• **TASK TO CARRY OUT**: Reproduce each of the entries below word for word, omitting the pictures.

• **RECORDED INFORMATION**:

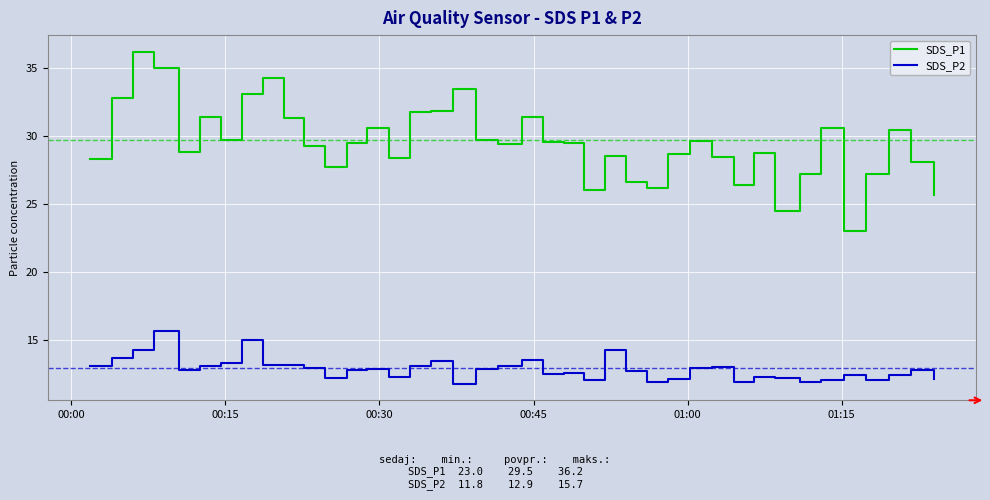

Count the number of categories in the chart.

40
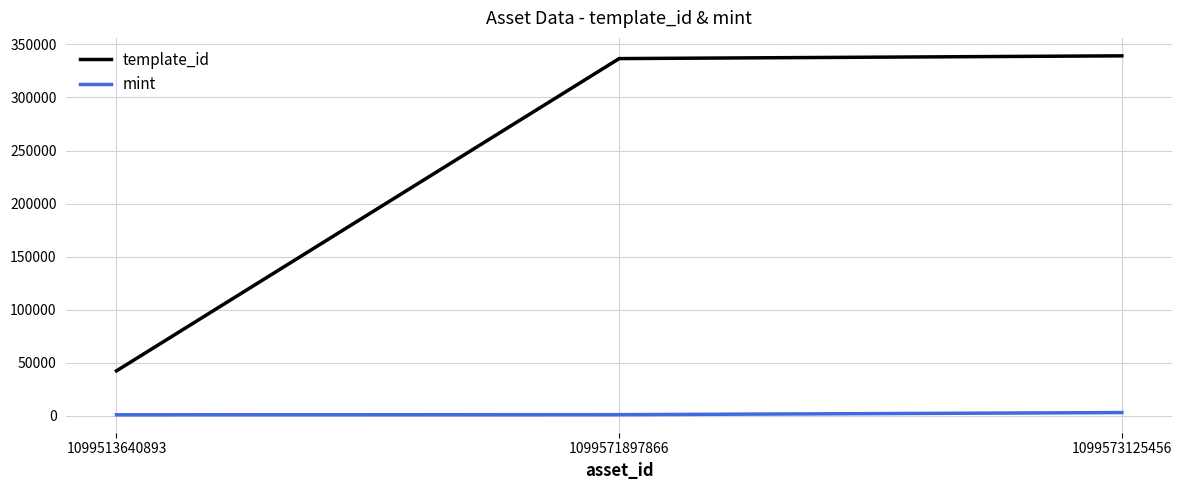

What is the sum of all mint values?

5295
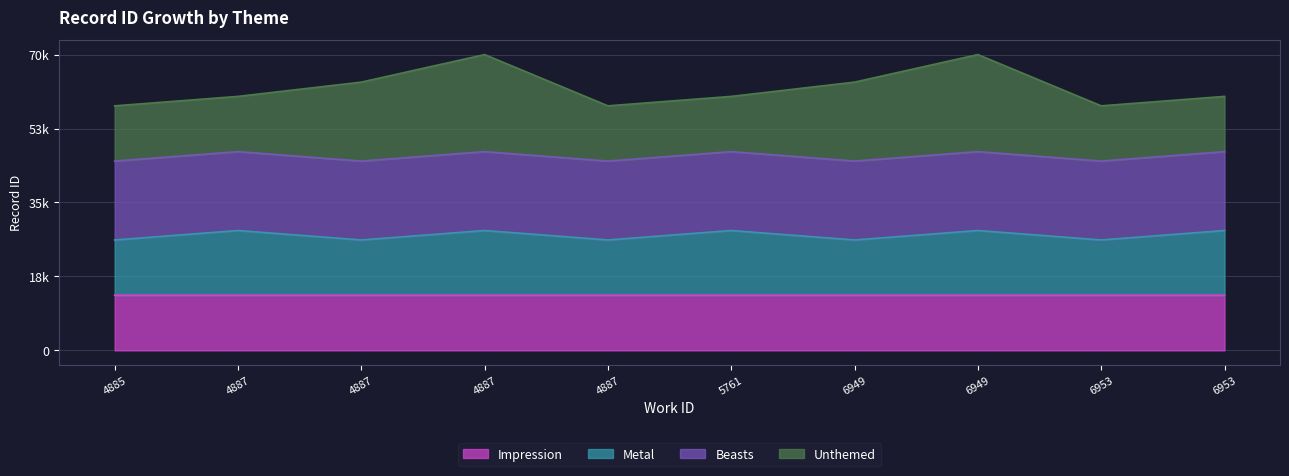

True or false: Beasts has a value of 47.2 at 6949.

True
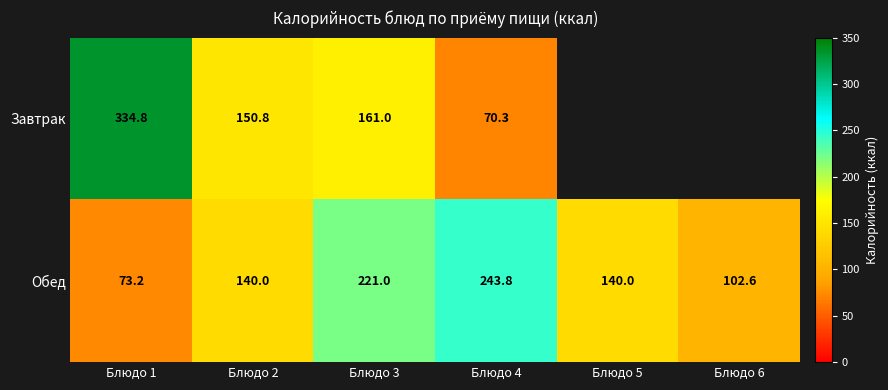

True or false: Обед has a value of 102.6 at Блюдо 6.

True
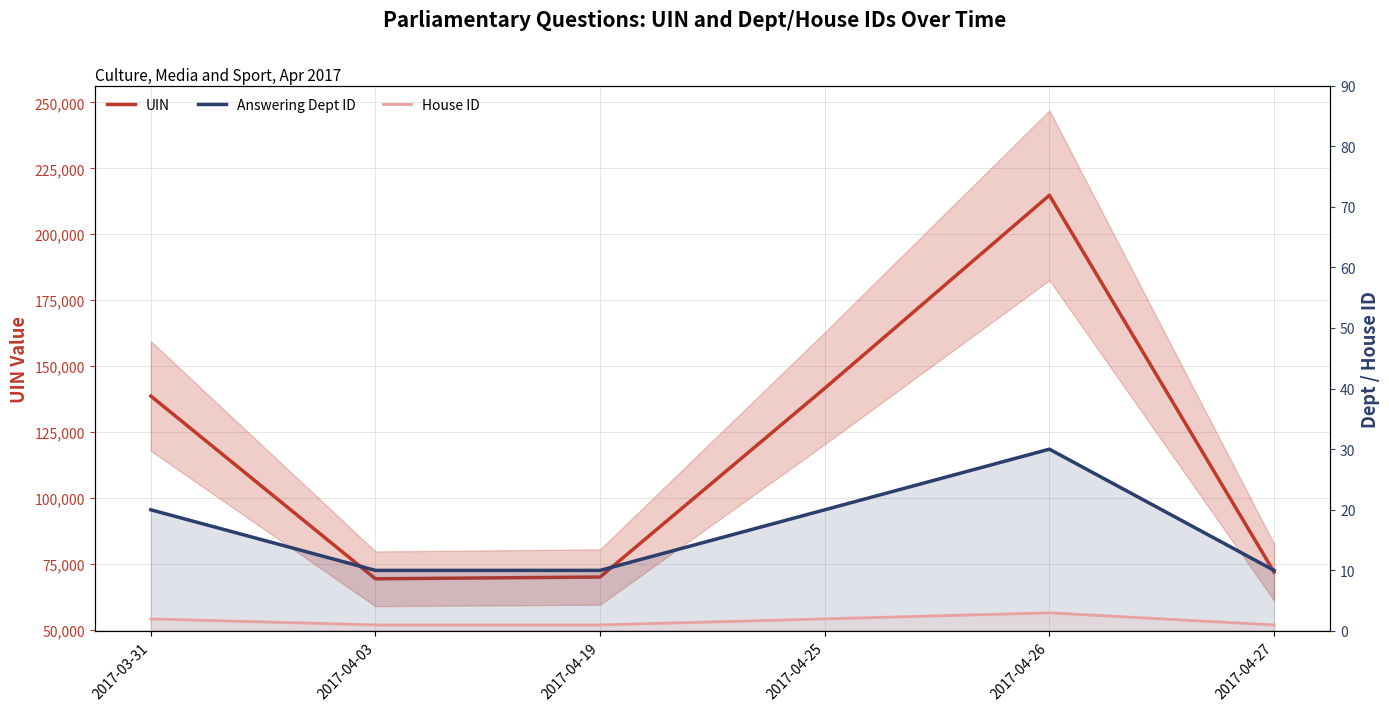

What is the average value of the House ID series?

2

• **TASK SOLUTION**:
Count the number of categories in the chart.

40

What is the sum of all mint values?

5295

True or false: Beasts has a value of 47.2 at 6949.

True

True or false: Обед has a value of 102.6 at Блюдо 6.

True

What is the average value of the House ID series?

2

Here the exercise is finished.